Assault on voter rights has no place in democracy.

Assault on voter rights has no place in democracy.

A lawsuit targeting Kansas' proof-of-citizenship voter registration requirement was to be expected.

The American Civil Liberties Union recently notified Kansas Secretary of State Kris Kobach that it would file a federal lawsuit unless the state stops enforcing a requirement for new voters to provide proof of U.S. citizenship.

The ACLU claims the new Kansas requirement doesn't comply with federal election laws. A U.S. Supreme Court decision recently overturned key parts of Arizona's proof-of-citizenship law, which suggests Kansas' law also is on shaky ground.

The policy coveted by Kobach and fellow GOP ultraconservatives went into effect on Jan. 1. Now, new voters aren't legally registered until they've presented a birth certificate, passport or other document demonstrating citizenship.

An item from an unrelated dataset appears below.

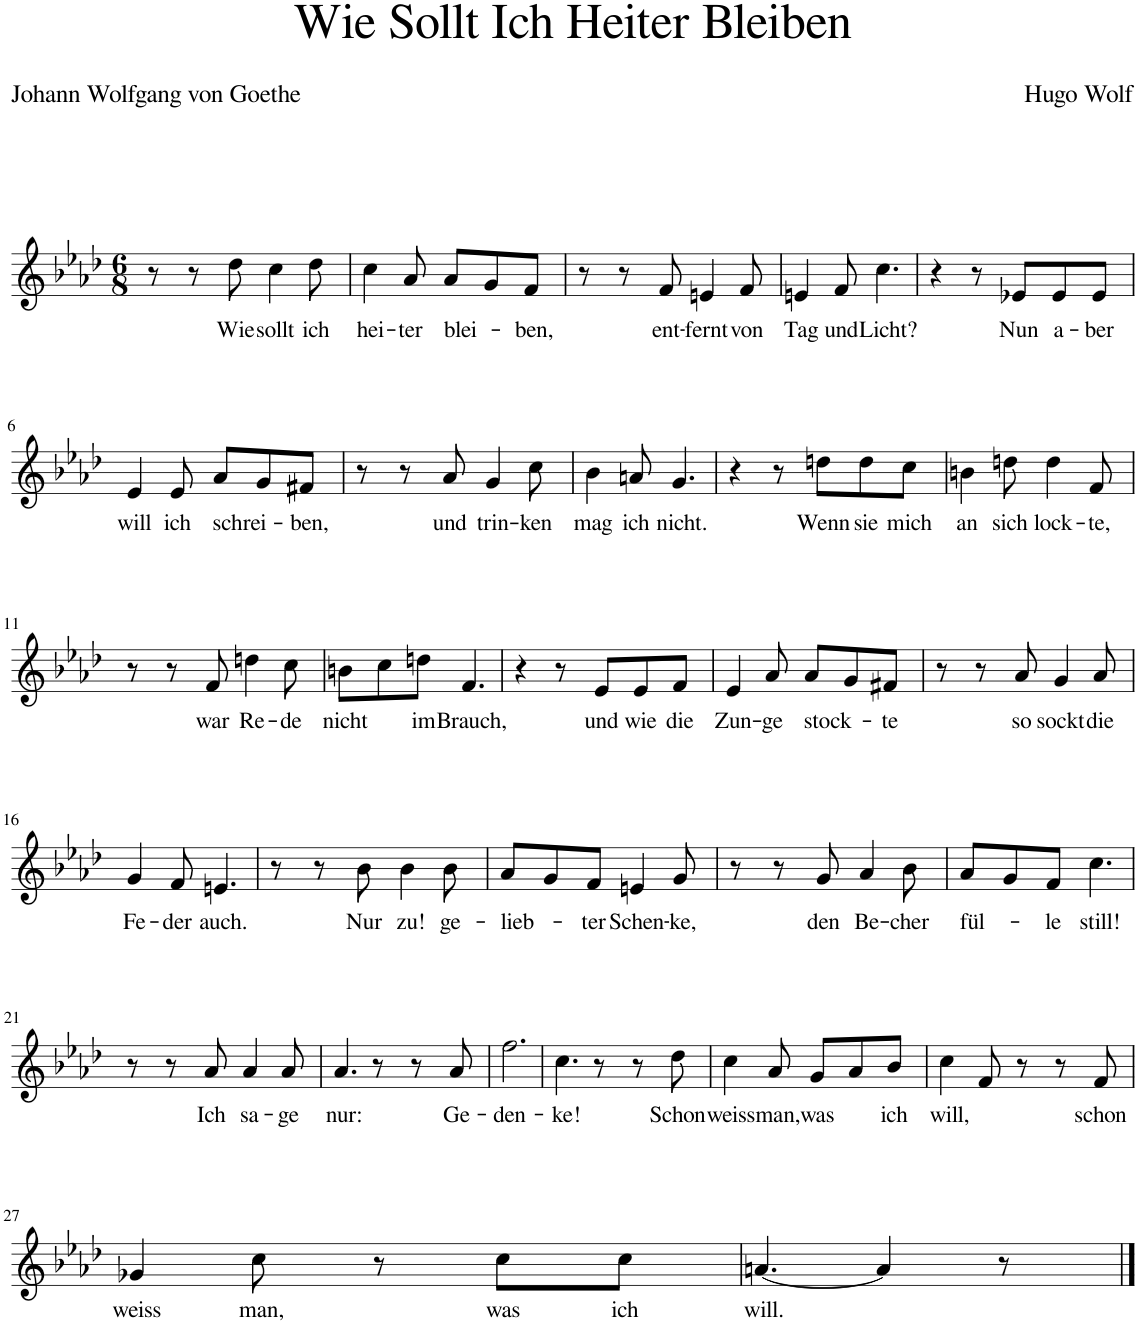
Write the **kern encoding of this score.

But thanks to the proof-of-citizenship law, voter registration was left in "suspense" for nearly 15,000 Kansans. The mess has the state claiming prospective voters didn't provide a document necessary to satisfy the requirement, while evidence shows some did indeed show proof of citizenship at a driver's license office or had voted in the past.

Kobach — a key player in a national anti-immigrant movement who pursues policies that disproportionately disenfranchise minorities — says such requirements are needed because we've fallen prey to widespread voter fraud. But in a state with about 1.7 million registered voters, only a handful of cases related to reports of non-citizens voting or attempting to vote have materialized in the past decade, with even fewer convictions.

The proof-of-citizenship requirement in Kansas followed a law requiring voters to show photo identification at the polls, another ultraconservative strategy to discourage voting by sidelining those who may not have appropriate photo ID — the poor, elderly and students, for example — and who tend to favor Democrats on the ballot.

As if making it more difficult to vote isn't troubling enough, the thousands of prospective voters on the new "suspense" list easily could be the difference in tight statewide races — sad proof that the strategy to suppress future votes is gaining momentum in Kansas.

And now, we're left to hope the threat of litigation somehow slows the deliberate, relentless assault on the democratic process.